View Single Post
  #1  
Old June 9th 08, 08:34 PM posted to rec.aviation.piloting
[email protected]
external usenet poster
 
Posts: 3
Default Trip Report Reading, PA WW2 Fly-in weekend

This is just a quick report of the Reading, PA Ww2 Fly-In Weekend.
They hold it each year on the same weekend as the AOPA convention in
Frederick. It's my third year going there and for any of you on the
East Coast/mid Atlantic it is most definitely worth a visit.

The Reading aero-club picks you up on the FBO side of the field and
ferries people over to the show, they are a very friendly outfit--and
flying in beats the queue in/out of the place.
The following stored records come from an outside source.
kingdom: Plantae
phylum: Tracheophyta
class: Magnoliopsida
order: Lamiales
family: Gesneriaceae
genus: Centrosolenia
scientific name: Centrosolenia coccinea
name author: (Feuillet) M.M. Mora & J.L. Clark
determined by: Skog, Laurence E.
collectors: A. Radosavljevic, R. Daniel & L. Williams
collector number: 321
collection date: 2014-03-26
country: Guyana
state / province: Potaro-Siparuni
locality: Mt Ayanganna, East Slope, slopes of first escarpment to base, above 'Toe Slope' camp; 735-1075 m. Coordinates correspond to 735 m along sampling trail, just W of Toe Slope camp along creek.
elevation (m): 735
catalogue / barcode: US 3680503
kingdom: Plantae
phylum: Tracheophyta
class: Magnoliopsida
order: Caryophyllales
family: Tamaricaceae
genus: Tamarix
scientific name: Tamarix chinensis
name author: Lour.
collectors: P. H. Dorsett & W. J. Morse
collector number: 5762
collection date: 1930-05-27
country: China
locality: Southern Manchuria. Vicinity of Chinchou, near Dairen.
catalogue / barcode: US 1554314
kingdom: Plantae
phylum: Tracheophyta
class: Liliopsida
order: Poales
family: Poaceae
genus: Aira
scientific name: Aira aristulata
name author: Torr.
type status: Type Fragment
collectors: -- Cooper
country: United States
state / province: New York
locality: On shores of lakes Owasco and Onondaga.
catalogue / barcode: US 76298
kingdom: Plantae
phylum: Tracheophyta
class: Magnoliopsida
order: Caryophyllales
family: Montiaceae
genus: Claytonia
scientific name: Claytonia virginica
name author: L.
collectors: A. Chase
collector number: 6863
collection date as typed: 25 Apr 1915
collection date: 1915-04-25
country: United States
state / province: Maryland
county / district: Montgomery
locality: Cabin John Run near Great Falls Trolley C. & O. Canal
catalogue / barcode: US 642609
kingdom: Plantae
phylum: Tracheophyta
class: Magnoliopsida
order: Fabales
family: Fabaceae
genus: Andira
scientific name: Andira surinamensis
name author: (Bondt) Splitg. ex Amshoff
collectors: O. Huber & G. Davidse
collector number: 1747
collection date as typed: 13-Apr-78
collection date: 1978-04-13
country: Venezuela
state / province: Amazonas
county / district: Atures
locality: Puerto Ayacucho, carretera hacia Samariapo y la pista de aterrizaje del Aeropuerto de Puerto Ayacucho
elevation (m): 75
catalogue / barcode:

For those of us used to the flights in Oshkosh, to be honest there
is more volume and variety at Oshkosh. This year the Reading event
had a pair of F4-U's, a Thunderbolt, a P-40, B-25, a very nice six-
ship formation of T-6's, a P-51, a whole slew of L-6's and L-19's,
some other trainers and one-offs that I don't recall, and a single
B-17. But the flying is only half the show. Oshkosh more or less
feels like a trade show from entry gate to flight line. The Reading
show feels like a huge movie set--there are literally thousands of WW2
re-enactors camped out on the fields--Germans, Americans, Russians,
Brits, Aussies, a surrendered French village taken over by the
Germans--they are each in their own encampment and have tons of stuff
to show off--and shoot off, as through the day different groups are
lighting off on tanks, flamethrowers, and small arms. Then there are
the big name re-enactors--FDR is drving around in a presidential
convertible, Macarthur is being driven around in a jeep, and a very
realistic looking JFK is also driving around in a jeep. Then there
are the entertainers-the Andrews singers are singing in an officer's
mess, and Abbot and Costelo are doing a routine on lvie radio. So the
whole effect is quite different--the warbirds are flying over your
head for a good five hours, small arms fire is hammering away in the
background, while you immersed in the sights and sounds of WW2. As I
said, a very different feel from Oshkosh

And finally, there are (still) a few WW2 vets around, all of whom are
fascinating to talk to and we all know that they won;t be around in a
few years.

All in all it was worth a flight in!